As SATs approach each year, the amount of stress that students endure is overwhelming. According to WebMD, the short term effects of stress include immune system weakness, headaches, and nausea, while long term effects include heart problems, depression, and emotional disorders (“Stress Management – Effects of Stress”). Between after-school jobs, busy schedules, and educational struggles, students already have more than enough stress in their lives; adding standardized tests is frustrating and already stressful situation, and in the long run, will only cause problems.

In addition to the overemphasis on standardized test scores and the resulting stress, these tests are not objective. The tests makers identify their multiple-choice tests as ‘objective’ and would have many consider objectivity as a good quality. The objectivity resides not in the tests as a whole, but purely in the fact that no subjective element enters the grading process once the key has been decided upon. However, the selections of questions, topics, and the choice of format, that is, multiple-choice as opposed to short-answer, are all subjective. ‘Objective’, in the procedural sense, means the same mark will be received no matter who evaluates the test. The chosen answer is simply judged as ‘correct’ or ‘incorrect’ in unity with the key, no argument or validation is permitted, and the grading can be done by a machine rather that a human being.

Additionally, the essay portion will no longer appear on the SAT starting in the 2014 school year; the essay that currently appears on standardized tests are not objective in the slightest. The “objective” portion is the loose guidelines that the graders are inclined to follow. One particular grader may have a strong bias for or against the essay topic, which, in turn, may lead to an unfair score.

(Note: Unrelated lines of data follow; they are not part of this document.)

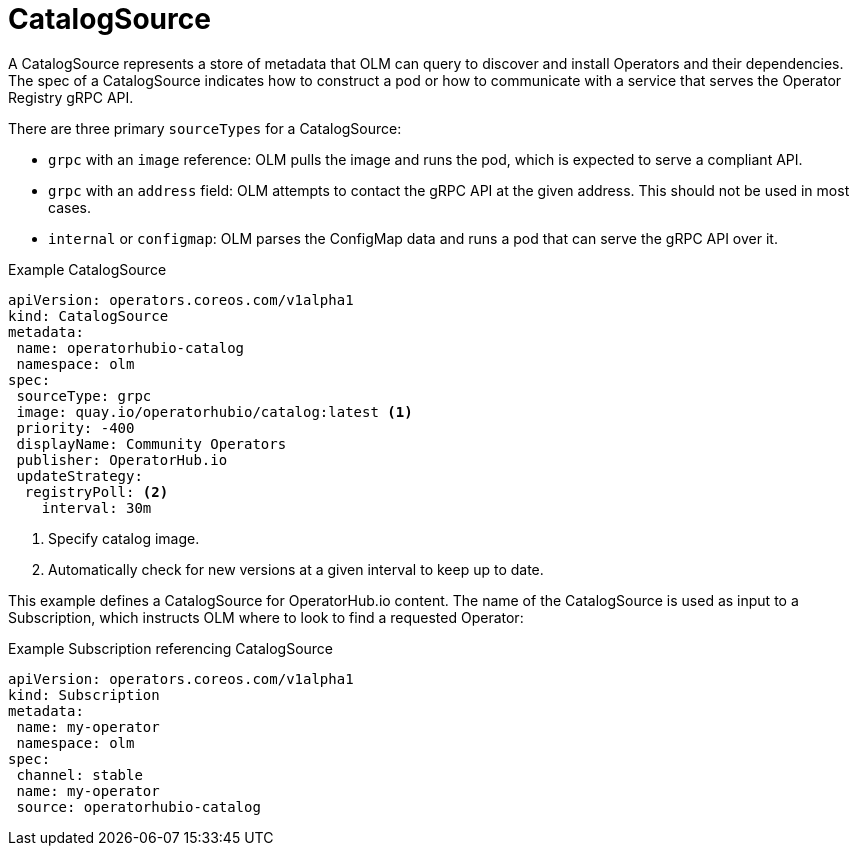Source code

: // Module included in the following assemblies:
//
// * operators/understanding/olm/olm-understanding-olm.adoc

[id="olm-catalogsource_{context}"]
= CatalogSource

A CatalogSource represents a store of metadata that OLM can query to discover and install Operators and their dependencies. The spec of a CatalogSource indicates how to construct a pod or how to communicate with a service that serves the Operator Registry gRPC API.

There are three primary `sourceTypes` for a CatalogSource:

* `grpc` with an `image` reference: OLM pulls the image and runs the pod, which is expected to serve a compliant API.
* `grpc` with an `address` field: OLM attempts to contact the gRPC API at the given address. This should not be used in most cases.
* `internal` or `configmap`: OLM parses the ConfigMap data and runs a pod that can serve the gRPC API over it.

.Example CatalogSource
[source,yaml]
----
apiVersion: operators.coreos.com/v1alpha1
kind: CatalogSource
metadata:
 name: operatorhubio-catalog
 namespace: olm
spec:
 sourceType: grpc
 image: quay.io/operatorhubio/catalog:latest <1>
 priority: -400
 displayName: Community Operators
 publisher: OperatorHub.io
 updateStrategy:
  registryPoll: <2>
    interval: 30m
----
<1> Specify catalog image.
<2> Automatically check for new versions at a given interval to keep up to date.

This example defines a CatalogSource for OperatorHub.io content. The name of
the CatalogSource is used as input to a Subscription, which instructs OLM where
to look to find a requested Operator:

.Example Subscription referencing CatalogSource
[source,yaml]
----
apiVersion: operators.coreos.com/v1alpha1
kind: Subscription
metadata:
 name: my-operator
 namespace: olm
spec:
 channel: stable
 name: my-operator
 source: operatorhubio-catalog
----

Also since structure, argumentation, vocabulary and, variation in sentence structure are the criteria for evaluation, the graders cannot escape subjectivity (CollegeBoard.com, Easy Scoring). Furthermore, there is the chance that one student may receive a higher score simply based on the fact that the professor or teacher is not fully involved in the grading process, or this grader may feel that he or she has the ability to ignore the official “rubric”. Another evaluator though, may follow the guidelines strictly and score the essays much lower.

Moving away from standardized testing is a goal that should be met in the near future. Many students do not have the time or money to excel on the tests administered by the state. Standardized tests could be good for a number of reasons, but because they are weighted too heavily, they cause anxiety that obstructs learning and are not objective. Standardized tests should not be an essential piece of the college admissions process.